My skin flushes and I tug at the back collar, raising the vee as I walk back to him. “What did Smee mean when he said Seoul is ready?”

“I’m sending him here.” He points to Pan’s stronghold, a strip of dense forest surrounding the homes he’s charted. “He’ll find us when he learns of her presence or absence.”

“That’s insane! What if he’s seen?” I ask, my heart racing at the very thought of him getting near Pan, Wraith, and any others like them.

“If Seoul doesn’t want to be seen, he won’t be.”

“Does he have an invisibility cloak or something?” I try to tease.

“Something like that,” Hudson agrees vaguely.

Another knock at the door and Paris opens them with a flourish only he can pull off and strolls in, careful to avoid the debris on the floor. He leans a hip against Hook’s destroyed desk, crosses his arms, and fixes his attention on me. “Ava, have you told Hudson what you noticed on Evermist?”

Hudson’s brows pinch. “What did you notice?”

“Nothing on the island has a shadow. Not even the vines.”

“Nothing has a…” He stops and swivels his head to Paris. “Nothing?”

Paris nods once to confirm.

The captain is quiet for a long moment. He smooths his fingers over the stubble atop his lip before wetting them. “Pan can’t reach Evermist,” Hook says adamantly, as if the very possibility would break him in ways I’m not sure anyone wants to experience. He still looks like he has this world in his teeth and he’s bearing down on it.

Paris stands up and sighs. “He hasn’t been able to leave Neverland in years, so you are likely right.”

“Likely,” Hook grits.

“But what if he doesn’t have to?” the Frenchman offers. “What if he does not need to reach Evermist to control the shadows cast upon it? His powers have grown significantly since he was a boy. Perhaps they have extended, and our knowledge is outdated.”

The thought sours my stomach because Paris is likely right. Hook even said that Belle wouldn’t know what his magic could do now. Maybe Hook and his crew don’t, either.
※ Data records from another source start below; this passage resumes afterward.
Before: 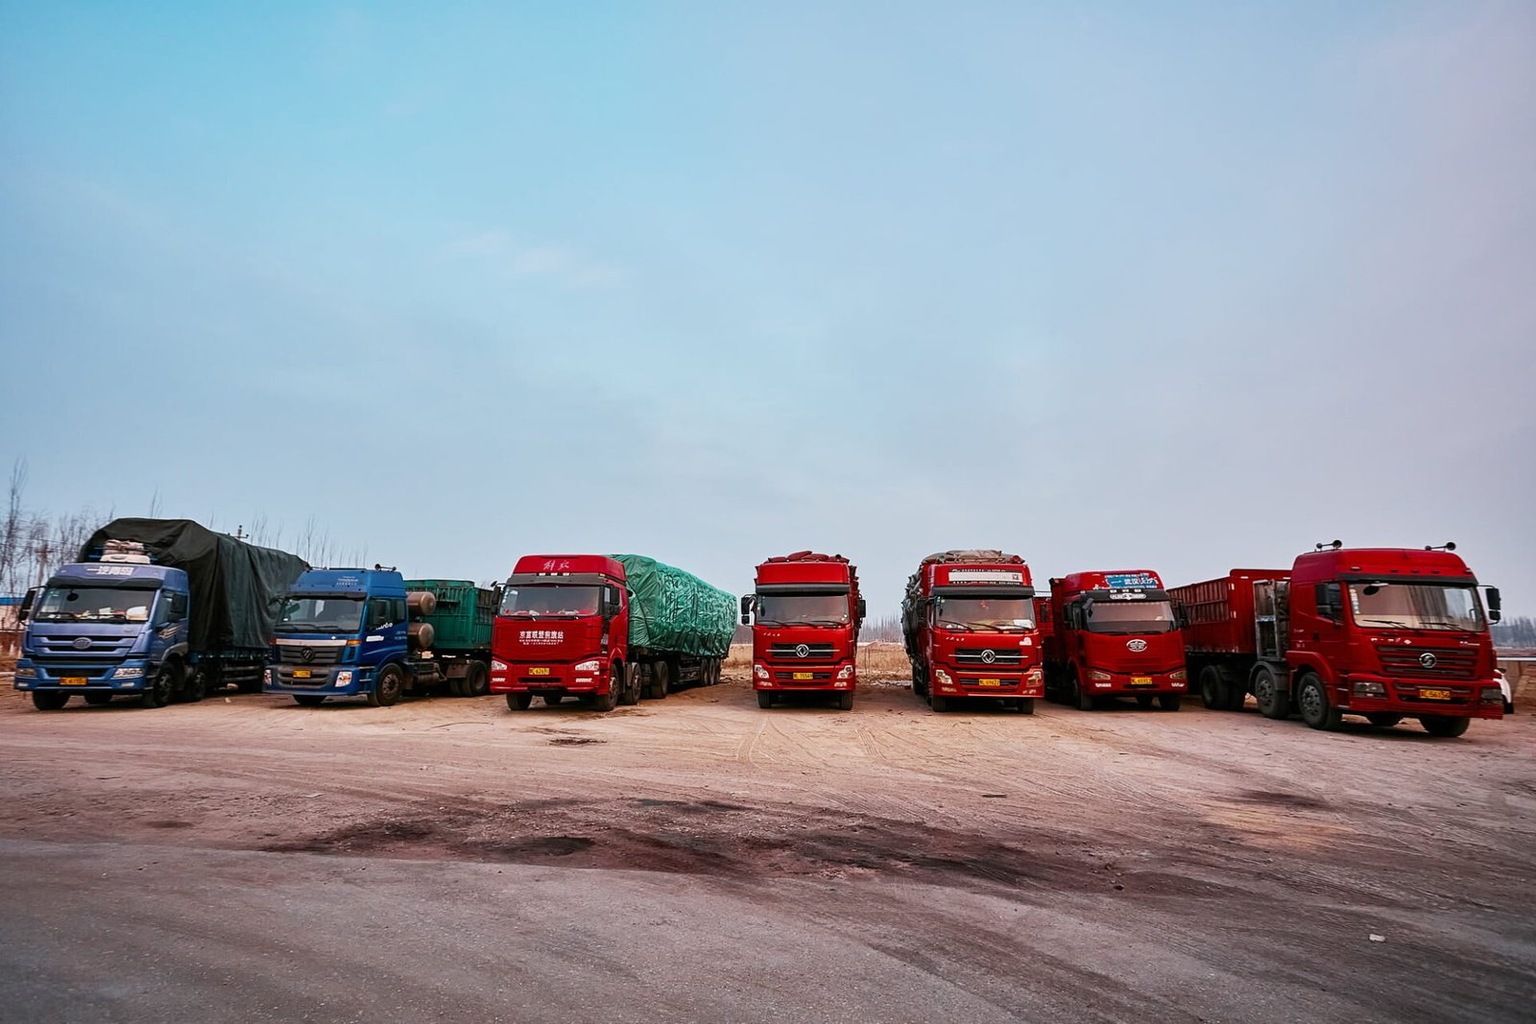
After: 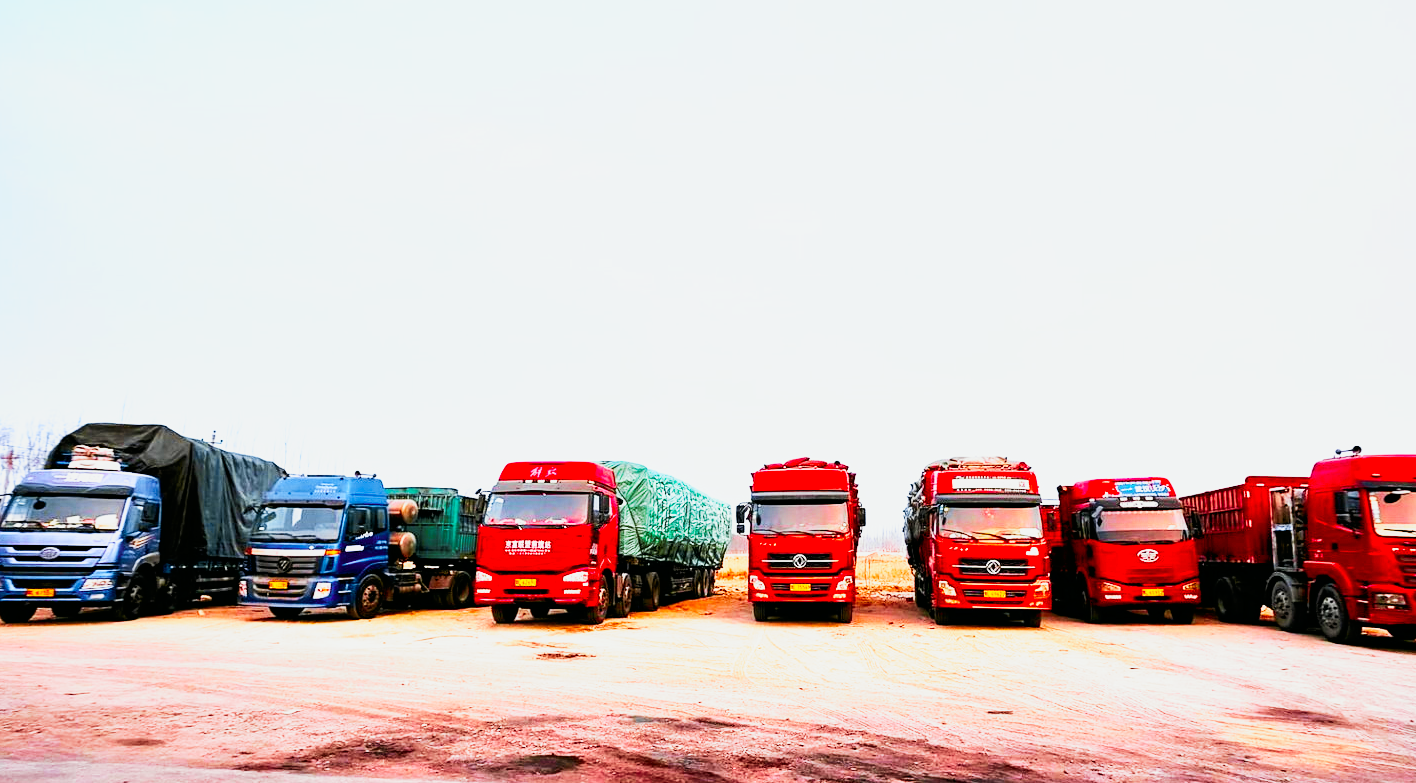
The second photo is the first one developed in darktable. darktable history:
tone curve: curves: ch0 [(0, 0) (0.07, 0.052) (0.23, 0.254) (0.486, 0.53) (0.822, 0.825) (0.994, 0.955)]; ch1 [(0, 0) (0.226, 0.261) (0.379, 0.442) (0.469, 0.472) (0.495, 0.495) (0.514, 0.504) (0.561, 0.568) (0.59, 0.612) (1, 1)]; ch2 [(0, 0) (0.269, 0.299) (0.459, 0.441) (0.498, 0.499) (0.523, 0.52) (0.551, 0.576) (0.629, 0.643) (0.659, 0.681) (0.718, 0.764) (1, 1)], color space Lab, independent channels, preserve colors none
contrast brightness saturation: contrast 0.072
exposure: black level correction 0, exposure 0.5 EV, compensate exposure bias true, compensate highlight preservation false
crop and rotate: left 2.275%, top 10.993%, right 9.204%, bottom 15.552%
tone equalizer: -8 EV -1.81 EV, -7 EV -1.2 EV, -6 EV -1.66 EV
base curve: curves: ch0 [(0, 0) (0.007, 0.004) (0.027, 0.03) (0.046, 0.07) (0.207, 0.54) (0.442, 0.872) (0.673, 0.972) (1, 1)], preserve colors none
color balance rgb: perceptual saturation grading › global saturation 25.247%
Maybe Pan has evolved further than they imagined he could.

“Did you notice this lack of shade in town?” Hook asks me.

I shake my head. “No.”

The golden clock ticks rhythmically against my sternum and I wonder if there is any charm that could truly hide us from Pan if his shadow magic is so much stronger than we can possibly wrap our minds around.
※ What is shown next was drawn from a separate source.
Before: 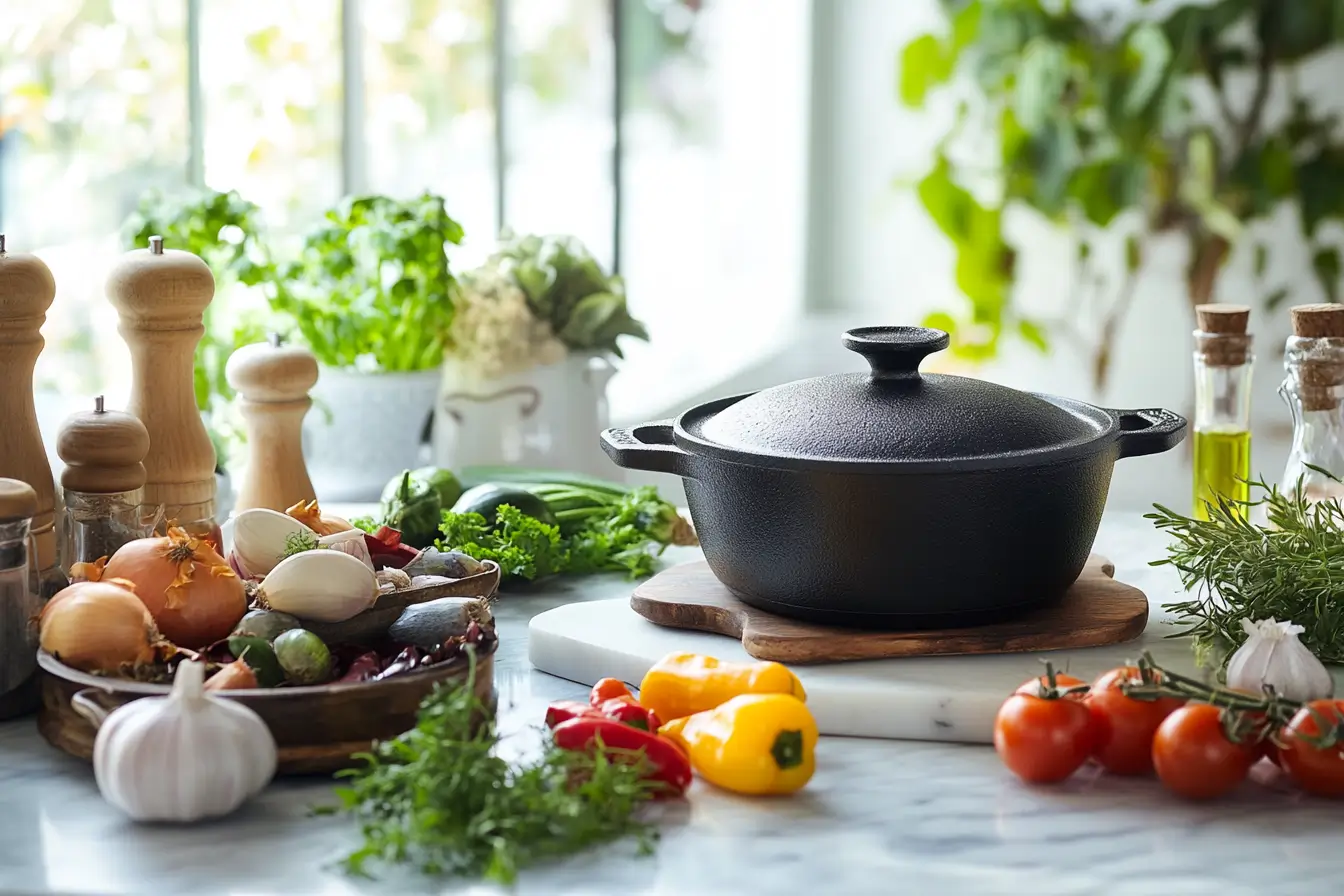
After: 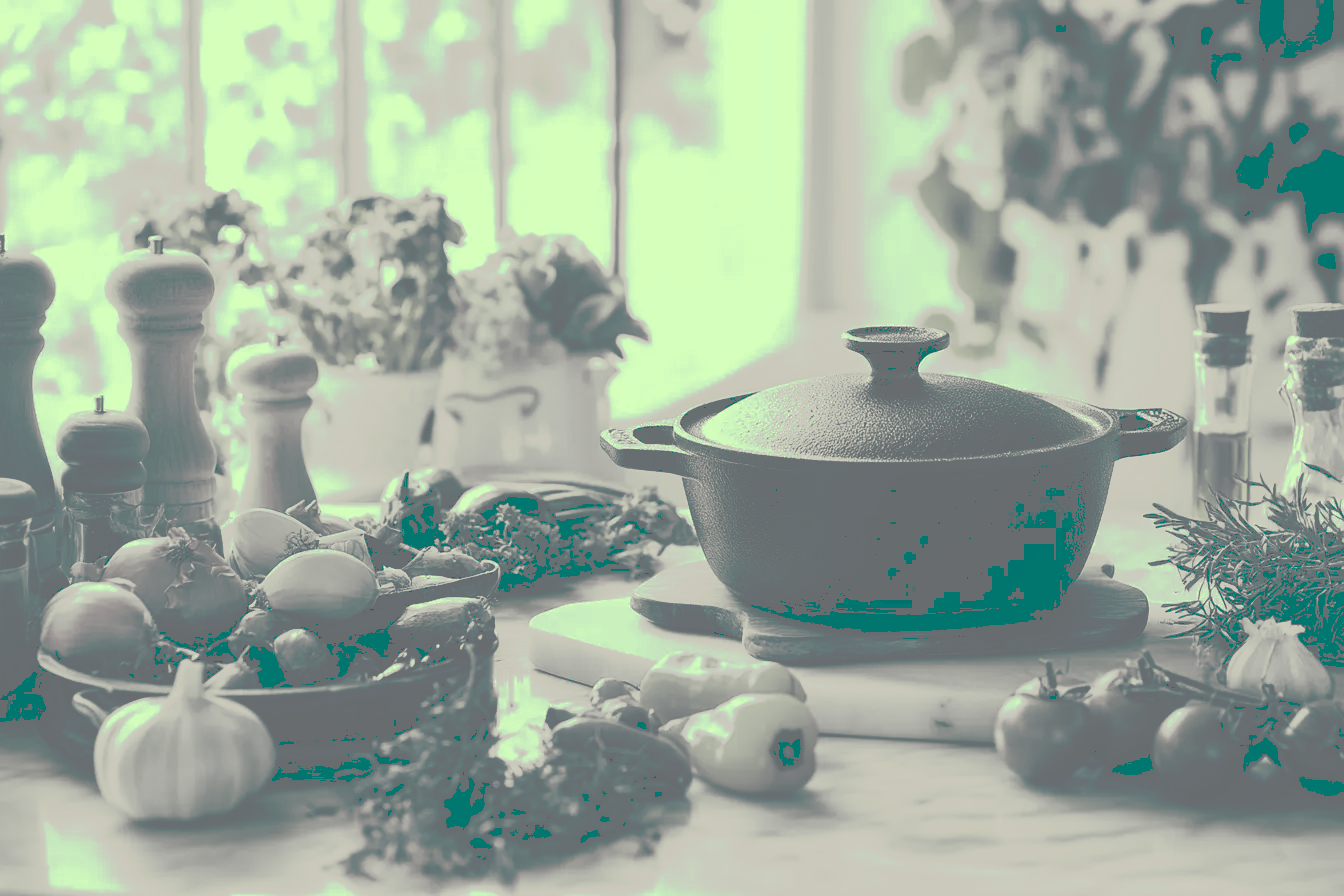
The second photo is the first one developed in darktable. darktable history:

Is Pan toying with everyone who has for years thought they were safe from him?

I glance at the journal again before Hook ticks his head toward the door. “It’s time.”

twenty-four

Hudson’s Journal

Ava scribbled in the journal I gave her until ink stained her fingertips and those stains matched the bruises of exhaustion that settled beneath her eyes. Until I strode across the room – she didn’t even notice – crouched down, and dragged it from her fingers.

She watched me blow on the ink until it was dry and wouldn’t bleed onto the rest of her words, then watched as I snapped the book closed. She sat on my bed and stared into my eyes at first, then at my lips.

And when she leaned forward, I told her she needed to sleep.